Maha Salem, Mardi, 31 mars 2015

Dr Mohamad Gomaa, chercheur au Centre des Etudes Politiques et Stratégiques (CEPS)d’Al-Ahram, sur l’offensive de Tikrit et les tensions chiites-sunnites en Iraq.

Al-Ahram Hebdo : Il y a plus de deux semaines, l’armée iraqienne a déclaré imminente la reprise de Tikrit, mais à ce jour, cela n’a pas été réalisé. Pourquoi ?
Dr Mohamad Gomaa : La situation à Tikrit est catastrophique, cette ville est comme une bombe prête à exploser à tout moment. Il est vrai que l’armée iraqienne assiège Tikrit depuis plus de deux semaines en attendant d’y péné­trer. Mais elle a fait face à un changement de stratégie de la part des djihadistes de Daech : ils ont implanté des mines antipersonnel par­tout. Chaque pas est devenu risqué.

L’armée peut pénétrer, mais les dégâts et les pertes seront très importants, c’est pour cela que les militaires iraqiens préfèrent attendre la fin des travaux des experts pour évaluer les risques. Cette stratégie retarde seulement la reconquête de Tikrit, mais ne l’empêchera pas.

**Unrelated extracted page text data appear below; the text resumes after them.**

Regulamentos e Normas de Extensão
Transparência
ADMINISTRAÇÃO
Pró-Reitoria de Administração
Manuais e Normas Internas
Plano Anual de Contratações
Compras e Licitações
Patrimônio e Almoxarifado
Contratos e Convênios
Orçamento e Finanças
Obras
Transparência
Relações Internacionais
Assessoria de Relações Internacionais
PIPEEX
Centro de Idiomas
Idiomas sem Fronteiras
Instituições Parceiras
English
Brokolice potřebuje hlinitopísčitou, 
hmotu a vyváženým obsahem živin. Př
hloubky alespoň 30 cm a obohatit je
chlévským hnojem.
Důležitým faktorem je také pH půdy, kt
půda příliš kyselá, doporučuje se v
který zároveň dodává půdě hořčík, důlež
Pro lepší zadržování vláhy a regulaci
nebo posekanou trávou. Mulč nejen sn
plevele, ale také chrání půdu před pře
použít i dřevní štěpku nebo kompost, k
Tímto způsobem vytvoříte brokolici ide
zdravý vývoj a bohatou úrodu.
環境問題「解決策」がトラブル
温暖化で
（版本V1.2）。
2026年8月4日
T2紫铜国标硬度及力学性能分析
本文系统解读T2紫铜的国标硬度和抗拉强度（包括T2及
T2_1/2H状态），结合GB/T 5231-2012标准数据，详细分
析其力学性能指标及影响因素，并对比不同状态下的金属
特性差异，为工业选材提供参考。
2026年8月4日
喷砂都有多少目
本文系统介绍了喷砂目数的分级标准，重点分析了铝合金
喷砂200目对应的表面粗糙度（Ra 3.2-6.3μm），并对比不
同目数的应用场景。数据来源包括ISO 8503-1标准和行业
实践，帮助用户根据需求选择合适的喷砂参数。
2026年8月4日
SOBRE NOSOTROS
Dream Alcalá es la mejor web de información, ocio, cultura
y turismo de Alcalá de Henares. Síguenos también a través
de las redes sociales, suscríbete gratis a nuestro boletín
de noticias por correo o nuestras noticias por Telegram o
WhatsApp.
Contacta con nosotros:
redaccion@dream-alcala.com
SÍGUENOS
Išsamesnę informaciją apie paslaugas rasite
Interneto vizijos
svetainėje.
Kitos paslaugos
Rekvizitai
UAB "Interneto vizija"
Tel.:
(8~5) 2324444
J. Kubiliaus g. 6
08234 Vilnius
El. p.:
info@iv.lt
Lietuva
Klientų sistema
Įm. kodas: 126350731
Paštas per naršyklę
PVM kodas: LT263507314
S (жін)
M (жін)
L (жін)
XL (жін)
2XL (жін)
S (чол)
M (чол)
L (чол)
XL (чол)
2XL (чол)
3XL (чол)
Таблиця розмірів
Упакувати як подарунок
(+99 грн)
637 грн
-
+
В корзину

Dans le reste de la province de Salaheddine, la situation est aussi critique. Les points impor­tants pour reconquérir Mossoul, comme Al-Anbar ou Ninawa, sont difficilement récu­pérables. Tout d’abord à cause de la géogra­phie d’Al-Anbar, dont une grande partie est ou désertique ou montagneuse. Ensuite, les habi­tants sont sunnites. Et il y a déjà de fortes ten­sions. Après les critiques lancées contre les milices chiites qui participent à cette offensive, elles ont annoncé qu’elles n’entreraient pas à Tikrit. Mais des exactions ont déjà eu lieu, les milices chiites ont commis des actes de vio­lence et de torture contre les habitants et les tribus sunnites. Ce qui fait que les sunnites sont pris en tenaille entre les deux camps : les chiites et Daech.

— Cet état des lieux ne fait-il pas craindre un renforcement des tensions confessionnelles ?
— Il ne faut pas oublier que l’Iraq est tou­jours en situation de guerre. L’instabilité et l’insécurité planeront sur l’Iraq tant que les différends politiques et que la crise entre les sunnites et les chiites existent, et cela même si on arrive à vaincre Daech. Car la crise essen­tielle en Iraq est confessionnelle et politique. Les sunnites souffrent d’injustice, ils sont pri­vés de tout privilège et ont été mis à l’écart depuis la chute de Saddam Hussein. Le régime iraqien insiste à les écarter politiquement. Auparavant, la responsabilité était jetée sur Nouri Al-Maliki, ex-premier ministre. Mais l’actuel premier ministre, Haidar Al-Abadi, reste les bras croisés devant son entourage qui applique et suit la même politique. Une poli­tique qui attise les tensions entre les chiites et les sunnites et qui peut même conduire à une guerre confessionnelle.

— On se trouve donc face à un affronte­ment sunnite-chiite d’une grande ampleur ...
— Certainement. Si une guerre confession­nelle éclate en Iraq, elle risque de s’étendre à toute la région. Car la région fait face à une extension du chiisme. C’est pour cela que la vraie question ne concerne pas les moyens de vaincre Daech, mais l’après-Daech. De même, il ne faut pas négliger le rôle iranien. En armant les milices chiites, l’Iran exerce une certaine hégémonie sur le régime iraqien. Ce dernier doit donc oeuvrer pour une issue à long terme qui inclut trois axes : désarmer les milices chiites, redonner aux sunnites leurs droits dans tous les domaines et les réintégrer dans la vie politique.